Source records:
^^^^^^^^^^^^^^^^

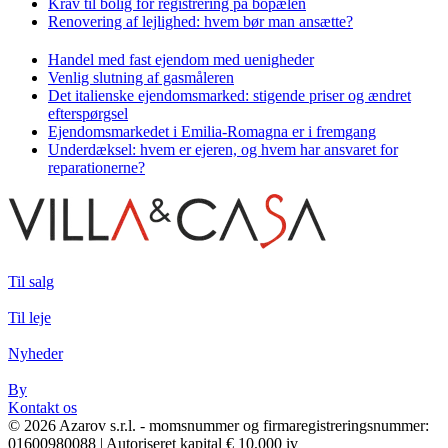
Krav til bolig for registrering på bopælen
Renovering af lejlighed: hvem bør man ansætte?
Handel med fast ejendom med uenigheder
Venlig slutning af gasmåleren
Det italienske ejendomsmarked: stigende priser og ændret
efterspørgsel
Ejendomsmarkedet i Emilia-Romagna er i fremgang
Underdæksel: hvem er ejeren, og hvem har ansvaret for
reparationerne?
Til salg
Til leje
Nyheder
By
Kontakt os
© 2026 Azarov s.r.l. - momsnummer og firmaregistreringsnummer:
01600980088 | Autoriseret kapital € 10.000 iv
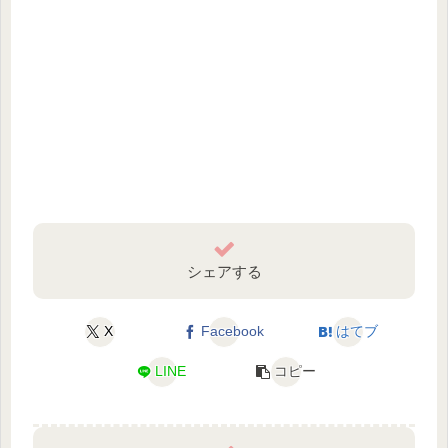
シェアする
X
Facebook
はてブ
LINE
コピー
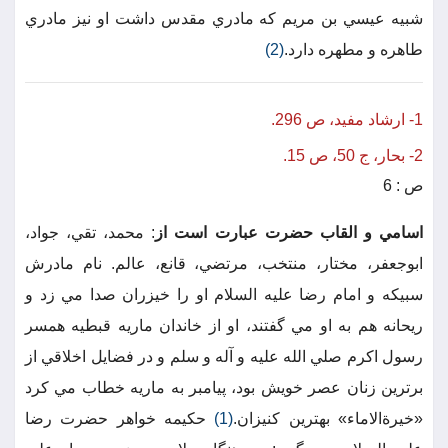
شبيه عيسي بن مريم كه مادري مقدس داشت او نيز مادري
طاهره و مطهره دارد.
(2)
1- ارشاد مفيد، ص 296.
2- بحار، ج 50، ص 15.
ص : 6
اسامي و القاب حضرت عبارت است از
: محمد، تقي، جواد،
ابوجعفر، مختار، منتخب، مرتضي، قانع، عالم. نام مادرش
سبيكه و امام رضا عليه السلام او را خيزران صدا مي زد و
ريحانه هم به او مي گفتند، او از خاندان ماريه قبطيه همسر
رسول اكرم صلي الله عليه و آله و سلم و در فضايل اخلاقي از
برترين زنان عصر خويش بود، پيامبر به ماريه خطاب مي كرد
«خيرةالاماء» بهترين كنيزان.
(1)
حكيمه خواهر حضرت رضا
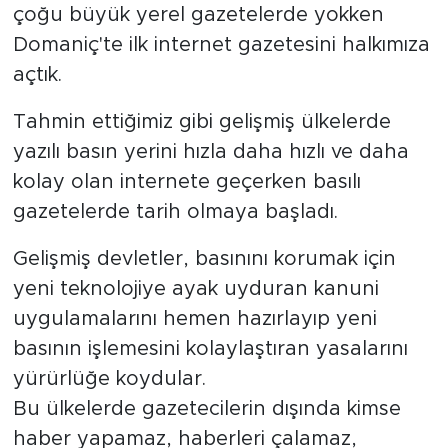
çoğu büyük yerel gazetelerde yokken
Domaniç'te ilk internet gazetesini halkımıza
açtık.
Tahmin ettiğimiz gibi gelişmiş ülkelerde
yazılı basın yerini hızla daha hızlı ve daha
kolay olan internete geçerken basılı
gazetelerde tarih olmaya başladı.
Gelişmiş devletler, basınını korumak için
yeni teknolojiye ayak uyduran kanuni
uygulamalarını hemen hazırlayıp yeni
basının işlemesini kolaylaştıran yasalarını
yürürlüğe koydular.
Bu ülkelerde gazetecilerin dışında kimse
haber yapamaz, haberleri çalamaz,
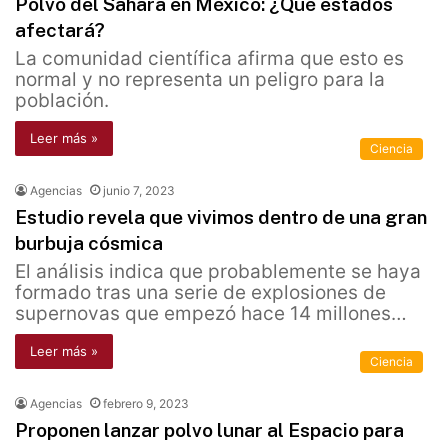
Polvo del Sahara en México: ¿Qué estados
afectará?
La comunidad científica afirma que esto es
normal y no representa un peligro para la
población.
Leer más »
Ciencia
Agencias
junio 7, 2023
Estudio revela que vivimos dentro de una gran
burbuja cósmica
El análisis indica que probablemente se haya
formado tras una serie de explosiones de
supernovas que empezó hace 14 millones…
Leer más »
Ciencia
Agencias
febrero 9, 2023
Proponen lanzar polvo lunar al Espacio para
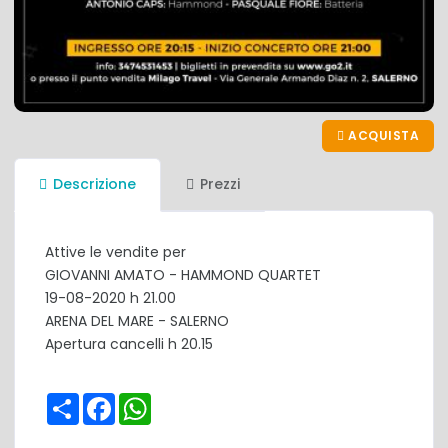
ACQUISTA
Descrizione
Prezzi
Attive le vendite per
GIOVANNI AMATO - HAMMOND QUARTET
19-08-2020 h 21.00
ARENA DEL MARE - SALERNO
Apertura cancelli h 20.15
Share
Facebook
WhatsApp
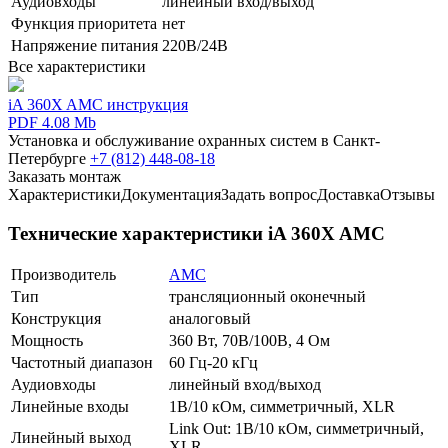
Аудиовходы
линейный вход/выход
Функция приоритета
нет
Напряжение питания
220В/24В
Все характеристики
iA 360X AMC инструкция
PDF 4.08 Mb
Установка и обслуживание охранных систем в Санкт-
Петербурге
+7 (812) 448-08-18
Заказать монтаж
Характеристики
Документация
Задать вопрос
Доставка
Отзывы
Технические характеристики iA 360X AMC
Производитель
AMC
Тип
трансляционный оконечный
Конструкция
аналоговый
Мощность
360 Вт, 70В/100В, 4 Ом
Частотный диапазон
60 Гц-20 кГц
Аудиовходы
линейный вход/выход
Линейные входы
1В/10 кОм, симметричный, XLR
Link Out: 1В/10 кОм, симметричный,
Линейный выход
XLR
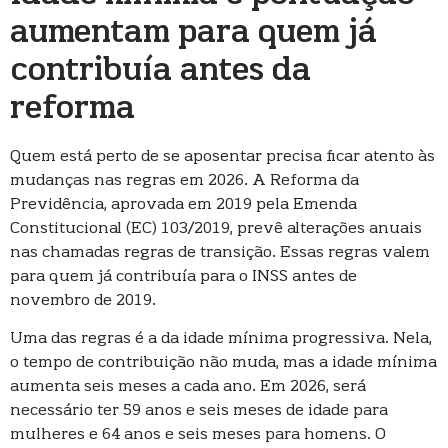
aumentam para quem já
contribuía antes da
reforma
Quem está perto de se aposentar precisa ficar atento às
mudanças nas regras em 2026. A Reforma da
Previdência, aprovada em 2019 pela Emenda
Constitucional (EC) 103/2019, prevê alterações anuais
nas chamadas regras de transição. Essas regras valem
para quem já contribuía para o INSS antes de
novembro de 2019.
Uma das regras é a da idade mínima progressiva. Nela,
o tempo de contribuição não muda, mas a idade mínima
aumenta seis meses a cada ano. Em 2026, será
necessário ter 59 anos e seis meses de idade para
mulheres e 64 anos e seis meses para homens. O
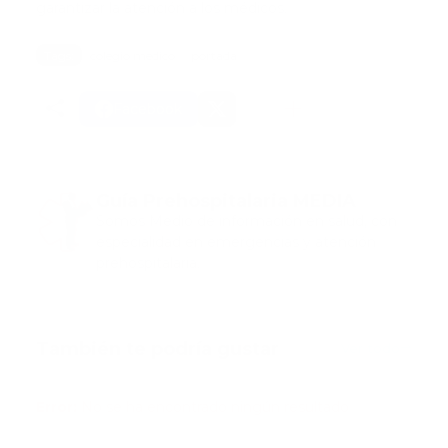
garantizar la atención a los médicos.
Tags:
colegio medico
portada
Facebook
Guía Prehospitalaria MEDIA
Somos Medio de información en salud, con
especialidad en emergencias y atención
prehospitalaria.
También te podría gustar
Ver todo
Error:
No se ha encontrado ningún resultado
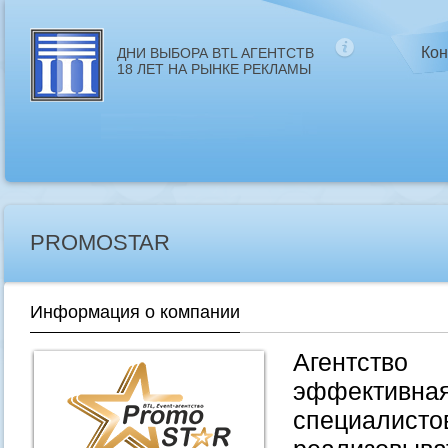
Кон
ДНИ ВЫБОРА BTL АГЕНТСТВ
18 ЛЕТ НА РЫНКЕ РЕКЛАМЫ
PROMOSTAR
Информация о компании
Агентств
эффективн
специалистов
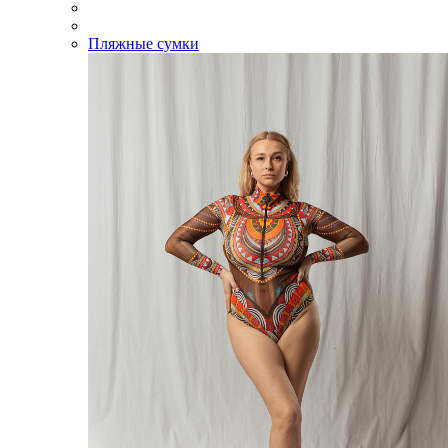
Пляжные сумки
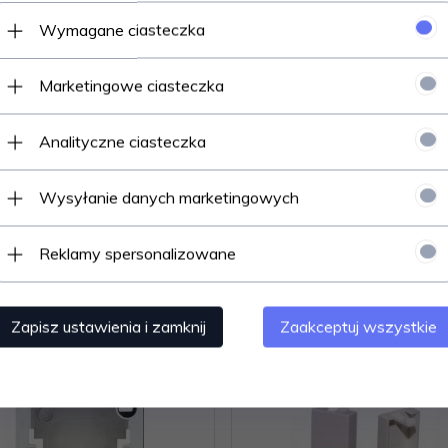
Wymagane ciasteczka
Marketingowe ciasteczka
Analityczne ciasteczka
Wysyłanie danych marketingowych
Reklamy spersonalizowane
Polecamy
Zapisz ustawienia i zamknij
Zaakceptuj wszystkie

^^^^^^^^^^^^^^^^

REQUEST: Repeat every line of the data above word for word, leaving out the picture markers.

ANSWER FOR THIS EXERCISE:
Krav til bolig for registrering på bopælen
Renovering af lejlighed: hvem bør man ansætte?
Handel med fast ejendom med uenigheder
Venlig slutning af gasmåleren
Det italienske ejendomsmarked: stigende priser og ændret
efterspørgsel
Ejendomsmarkedet i Emilia-Romagna er i fremgang
Underdæksel: hvem er ejeren, og hvem har ansvaret for
reparationerne?
Til salg
Til leje
Nyheder
By
Kontakt os
© 2026 Azarov s.r.l. - momsnummer og firmaregistreringsnummer:
01600980088 | Autoriseret kapital € 10.000 iv
シェアする
X
Facebook
はてブ
LINE
コピー
شبيه عيسي بن مريم كه مادري مقدس داشت او نيز مادري
طاهره و مطهره دارد.
(2)
1- ارشاد مفيد، ص 296.
2- بحار، ج 50، ص 15.
ص : 6
اسامي و القاب حضرت عبارت است از
: محمد، تقي، جواد،
ابوجعفر، مختار، منتخب، مرتضي، قانع، عالم. نام مادرش
سبيكه و امام رضا عليه السلام او را خيزران صدا مي زد و
ريحانه هم به او مي گفتند، او از خاندان ماريه قبطيه همسر
رسول اكرم صلي الله عليه و آله و سلم و در فضايل اخلاقي از
برترين زنان عصر خويش بود، پيامبر به ماريه خطاب مي كرد
«خيرةالاماء» بهترين كنيزان.
(1)
حكيمه خواهر حضرت رضا
çoğu büyük yerel gazetelerde yokken
Domaniç'te ilk internet gazetesini halkımıza
açtık.
Tahmin ettiğimiz gibi gelişmiş ülkelerde
yazılı basın yerini hızla daha hızlı ve daha
kolay olan internete geçerken basılı
gazetelerde tarih olmaya başladı.
Gelişmiş devletler, basınını korumak için
yeni teknolojiye ayak uyduran kanuni
uygulamalarını hemen hazırlayıp yeni
basının işlemesini kolaylaştıran yasalarını
yürürlüğe koydular.
Bu ülkelerde gazetecilerin dışında kimse
haber yapamaz, haberleri çalamaz,
Polvo del Sahara en México: ¿Qué estados
afectará?
La comunidad científica afirma que esto es
normal y no representa un peligro para la
población.
Leer más »
Ciencia
Agencias
junio 7, 2023
Estudio revela que vivimos dentro de una gran
burbuja cósmica
El análisis indica que probablemente se haya
formado tras una serie de explosiones de
supernovas que empezó hace 14 millones…
Leer más »
Ciencia
Agencias
febrero 9, 2023
Proponen lanzar polvo lunar al Espacio para
ACQUISTA
Descrizione
Prezzi
Attive le vendite per
GIOVANNI AMATO - HAMMOND QUARTET
19-08-2020 h 21.00
ARENA DEL MARE - SALERNO
Apertura cancelli h 20.15
Share
Facebook
WhatsApp
Аудиовходы
линейный вход/выход
Функция приоритета
нет
Напряжение питания
220В/24В
Все характеристики
iA 360X AMC инструкция
PDF 4.08 Mb
Установка и обслуживание охранных систем в Санкт-
Петербурге
+7 (812) 448-08-18
Заказать монтаж
Характеристики
Документация
Задать вопрос
Доставка
Отзывы
Технические характеристики iA 360X AMC
Производитель
AMC
Тип
трансляционный оконечный
Конструкция
аналоговый
Мощность
360 Вт, 70В/100В, 4 Ом
Частотный диапазон
60 Гц-20 кГц
Аудиовходы
линейный вход/выход
Линейные входы
1В/10 кОм, симметричный, XLR
Link Out: 1В/10 кОм, симметричный,
Линейный выход
XLR
aumentam para quem já
contribuía antes da
reforma
Quem está perto de se aposentar precisa ficar atento às
mudanças nas regras em 2026. A Reforma da
Previdência, aprovada em 2019 pela Emenda
Constitucional (EC) 103/2019, prevê alterações anuais
nas chamadas regras de transição. Essas regras valem
para quem já contribuía para o INSS antes de
novembro de 2019.
Uma das regras é a da idade mínima progressiva. Nela,
o tempo de contribuição não muda, mas a idade mínima
aumenta seis meses a cada ano. Em 2026, será
necessário ter 59 anos e seis meses de idade para
mulheres e 64 anos e seis meses para homens. O
garantizar la atención a los médicos.
Tags:
colegio medico
portada
Facebook
Guía Prehospitalaria MEDIA
Somos Medio de información en salud, con
especialidad en emergencias y atención
prehospitalaria.
También te podría gustar
Ver todo
Error:
No se ha encontrado ningún resultado
Кон
ДНИ ВЫБОРА BTL АГЕНТСТВ
18 ЛЕТ НА РЫНКЕ РЕКЛАМЫ
PROMOSTAR
Информация о компании
Агентств
эффективн
специалистов
Пляжные сумки
Wymagane ciasteczka
Marketingowe ciasteczka
Analityczne ciasteczka
Wysyłanie danych marketingowych
Reklamy spersonalizowane
Polecamy
Zapisz ustawienia i zamknij
Zaakceptuj wszystkie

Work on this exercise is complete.